Murad Batal al-Shishani

October 1, 2011

"Demonstrating the continuation of the battle against the apostate regime of [Mu’ammar] al-Qaddafi through deliberate and planned action, and with the emphasis on the principle of strategic action; [we carried out an operation] against the tyrant Qaddafi in the city of Barak…last month, which had almost achieved the dream that long-awaited by our oppressed and the wretched poor people for more than twenty-seven years.

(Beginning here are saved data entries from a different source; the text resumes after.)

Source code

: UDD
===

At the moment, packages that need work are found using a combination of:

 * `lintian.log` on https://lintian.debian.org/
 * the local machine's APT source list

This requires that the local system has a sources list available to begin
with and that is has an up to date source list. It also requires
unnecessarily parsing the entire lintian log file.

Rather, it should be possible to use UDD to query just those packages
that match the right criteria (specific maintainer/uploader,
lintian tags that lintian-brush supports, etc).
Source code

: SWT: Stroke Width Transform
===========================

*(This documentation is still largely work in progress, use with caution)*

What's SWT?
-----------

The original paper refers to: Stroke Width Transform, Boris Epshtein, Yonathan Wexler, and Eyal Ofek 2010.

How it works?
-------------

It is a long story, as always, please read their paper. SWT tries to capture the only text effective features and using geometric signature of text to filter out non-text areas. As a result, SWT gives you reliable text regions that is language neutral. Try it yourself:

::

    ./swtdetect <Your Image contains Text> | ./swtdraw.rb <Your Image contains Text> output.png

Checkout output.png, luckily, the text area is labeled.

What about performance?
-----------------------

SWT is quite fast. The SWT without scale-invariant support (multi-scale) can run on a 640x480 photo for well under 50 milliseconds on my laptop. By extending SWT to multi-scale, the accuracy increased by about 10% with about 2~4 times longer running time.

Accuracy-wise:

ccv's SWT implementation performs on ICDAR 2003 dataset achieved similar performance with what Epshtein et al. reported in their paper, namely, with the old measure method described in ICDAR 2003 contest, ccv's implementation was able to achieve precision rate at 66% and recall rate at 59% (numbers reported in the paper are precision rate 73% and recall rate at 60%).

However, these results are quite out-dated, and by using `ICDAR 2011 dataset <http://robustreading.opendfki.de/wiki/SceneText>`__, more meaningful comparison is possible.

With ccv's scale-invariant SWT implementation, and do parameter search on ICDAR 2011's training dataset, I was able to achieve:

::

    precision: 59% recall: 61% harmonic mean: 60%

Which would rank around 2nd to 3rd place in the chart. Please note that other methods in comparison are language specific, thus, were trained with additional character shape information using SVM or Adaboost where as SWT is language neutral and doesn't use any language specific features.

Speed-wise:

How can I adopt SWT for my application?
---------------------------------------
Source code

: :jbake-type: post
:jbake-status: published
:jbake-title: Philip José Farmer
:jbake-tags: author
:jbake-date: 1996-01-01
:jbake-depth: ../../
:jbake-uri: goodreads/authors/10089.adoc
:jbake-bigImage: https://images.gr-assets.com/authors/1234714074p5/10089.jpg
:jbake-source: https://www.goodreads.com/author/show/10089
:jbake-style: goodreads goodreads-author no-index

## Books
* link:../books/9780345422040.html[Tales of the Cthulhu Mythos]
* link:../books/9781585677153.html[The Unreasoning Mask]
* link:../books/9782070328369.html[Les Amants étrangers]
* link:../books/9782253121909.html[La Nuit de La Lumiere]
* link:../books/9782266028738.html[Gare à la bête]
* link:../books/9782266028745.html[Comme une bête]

The people will always wait for the day to punish the tyrant Qaddafi for the crimes he committed.” [1]

The above statement was made by a Libyan Islamist fighter called Abd al-Hakim Belhadj in early 1997. Belhadj was claiming responsibility for an assassination attempt on Qaddafi by his now defunct organization, the Libyan Islamic Fighting Group (LIFG). Belhadj is now the leader of the newly established Tripoli Military Council, which was instrumental in the final toppling of the Qaddafi regime.

At the time of this writing, Belhadj is pursuing the now former Libyan dictator and remaining loyalist regime members after anti-Qaddafi forces gained control of much of the Libyan capital in late August. Belhadj recently rose to prominence in the Libyan conflict after it was reported that he led the assault on the heavily fortified Bab al-Aziziya compound, which acted as a command and control headquarters for the now deposed regime.